INSTRUKSI ANDA> Dari berita di bawah tentang surat MaTA kepada Jamwas, sebutkan semua singkatan yang kepanjangannya tertulis dalam berita itu, lengkap dengan kepanjangannya.
━━━━━ DOKUMEN SUMBER ━━━━━
MaTA Kirimi Surat Untuk Jamwas Kejagung RI, Ada Apa?
Font: Ukuran: - +
Kolase Surat permohonan pemeriksaan terhadap kinerja Kejari Lhokseumawe dalam pengungkapan kasus dugaan korupsi dan Kantor Kejari Lhokseumawe. [Foto: Kolase]
DIALEKSIS.COM | Banda Aceh - 26 Juli 2021, Kasus dugaan korupsi tanggul di Kota Lhokseumawe yang kini ditangani oleh Kejaksaan Negeri (Kejari) Lhokseumawe masih jauh dari harapan publik.
Masyarakat Transparansi Aceh (MaTA) yang merupakan organisasi masyarakat sipil yang eksis dan konsisten dalam kegiatan advokasi kebijakan publik dan pemberantasan korupsi guna mendorong terswujudnya pemerintahan yang baik dan bersih di Aceh meminta kepada Jaksa Agung Muda Pengawasan (Jamwas) Kejaksaan Agung (Kejagung) RI untuk melakukan pemeriksaan terhadap kinerja Kejari Lhokseumawe dalam pengungkapan kasus dugaan korupsi pembangunan pengaman pantai Cunda-Meuraksa Lhokseumawe.
Adapun permintaan tersebu, Berdasarkan hasil pemantauan dari pihak MaTA, didapati bahwasannya Kejari Lhokseumawe diduga kuat melindungi oknum pelaku kasus tersebut. Pasalnya sejak ditangani sejak Januari 2021, belum ada satupun oknum yang ditetapkan sebagai tersangka.
Padahal serangkaian kegiatan penyelidikan yang telah dilakukan, Kejari Lhokseumawe telah menyatakan bahwa kasus tersebut telah ditemukan pelanggaran hukum dan juga adanya potensi kerugian negara, hal tersebut dibuktikan dengan hasil audit investigatif yang dikeluarkan oleh BPKP Perwakilan Aceh.
Data yang diperoleh dari LPSE Provinsi Aceh dan Data LPSE Kota Lhokseumawe, Pembangunan Pengamanan Pantai Cunda-Meuraksa sejak Tahun 2013-2019
Data yang diperoleh dari LPSE Provinsi Aceh dan Data LPSE Kota Lhokseumawe. [Foto: Tangkapan Layar]Walaupun pembangunannya telah dianggap tuntas sejak tahun 2019, tetapi sampai tahun 2021 pembangunan tersebut belum benar-benar tuntas dan bahkan pada tahun 2020 masih juga dialokasikan anggaran untuk pembangunannya. Karena hal tersebut, adapun dugaan kuat telah terjadi praktek penyimpangan sehingga menjadi temuan kasus dugaan tindak korupsi oleh Kejari Lhokseumawe.
━━━━━ DATA YANG DIBERIKAN ━━━━━
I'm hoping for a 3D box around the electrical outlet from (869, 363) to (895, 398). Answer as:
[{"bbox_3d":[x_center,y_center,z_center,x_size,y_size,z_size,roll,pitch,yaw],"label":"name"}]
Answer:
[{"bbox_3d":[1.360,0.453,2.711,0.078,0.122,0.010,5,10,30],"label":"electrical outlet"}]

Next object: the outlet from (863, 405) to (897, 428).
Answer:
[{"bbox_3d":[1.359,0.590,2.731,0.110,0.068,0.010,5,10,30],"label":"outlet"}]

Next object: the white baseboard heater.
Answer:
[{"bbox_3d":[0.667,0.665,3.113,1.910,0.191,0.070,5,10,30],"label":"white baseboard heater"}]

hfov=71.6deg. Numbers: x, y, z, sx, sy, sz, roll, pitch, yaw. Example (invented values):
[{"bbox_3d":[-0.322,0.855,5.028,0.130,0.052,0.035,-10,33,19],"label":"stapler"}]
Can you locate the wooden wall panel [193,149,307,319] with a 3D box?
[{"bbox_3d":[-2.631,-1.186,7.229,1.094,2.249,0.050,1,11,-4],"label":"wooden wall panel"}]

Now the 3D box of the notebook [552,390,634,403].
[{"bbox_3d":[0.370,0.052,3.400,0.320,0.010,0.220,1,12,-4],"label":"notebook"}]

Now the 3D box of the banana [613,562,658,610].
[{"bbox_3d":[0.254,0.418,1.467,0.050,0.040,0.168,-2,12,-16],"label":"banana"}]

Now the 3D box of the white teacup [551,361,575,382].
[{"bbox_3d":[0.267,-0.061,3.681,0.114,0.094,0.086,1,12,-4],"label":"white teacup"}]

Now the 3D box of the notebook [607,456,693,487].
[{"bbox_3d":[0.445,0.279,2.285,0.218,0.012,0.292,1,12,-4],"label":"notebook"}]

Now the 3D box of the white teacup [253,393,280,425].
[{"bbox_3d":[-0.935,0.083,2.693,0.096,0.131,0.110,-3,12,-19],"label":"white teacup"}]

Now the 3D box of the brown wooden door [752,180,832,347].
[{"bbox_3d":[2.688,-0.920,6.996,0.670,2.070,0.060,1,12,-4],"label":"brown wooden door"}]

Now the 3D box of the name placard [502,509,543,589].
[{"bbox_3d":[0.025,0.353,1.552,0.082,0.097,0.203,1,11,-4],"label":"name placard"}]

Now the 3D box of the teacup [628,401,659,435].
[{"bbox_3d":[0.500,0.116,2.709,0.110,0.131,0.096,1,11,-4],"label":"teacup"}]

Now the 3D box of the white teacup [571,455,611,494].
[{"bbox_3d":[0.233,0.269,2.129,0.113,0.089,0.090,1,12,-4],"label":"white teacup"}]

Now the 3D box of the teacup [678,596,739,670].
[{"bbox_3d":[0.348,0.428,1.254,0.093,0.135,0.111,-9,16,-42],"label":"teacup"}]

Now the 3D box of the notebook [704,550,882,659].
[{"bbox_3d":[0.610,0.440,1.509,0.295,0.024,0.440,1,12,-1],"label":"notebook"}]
━━━━━
JAWABAN LATIHAN>
- MaTA: Masyarakat Transparansi Aceh
- Jamwas: Jaksa Agung Muda Pengawasan
- Kejagung: Kejaksaan Agung
- Kejari: Kejaksaan Negeri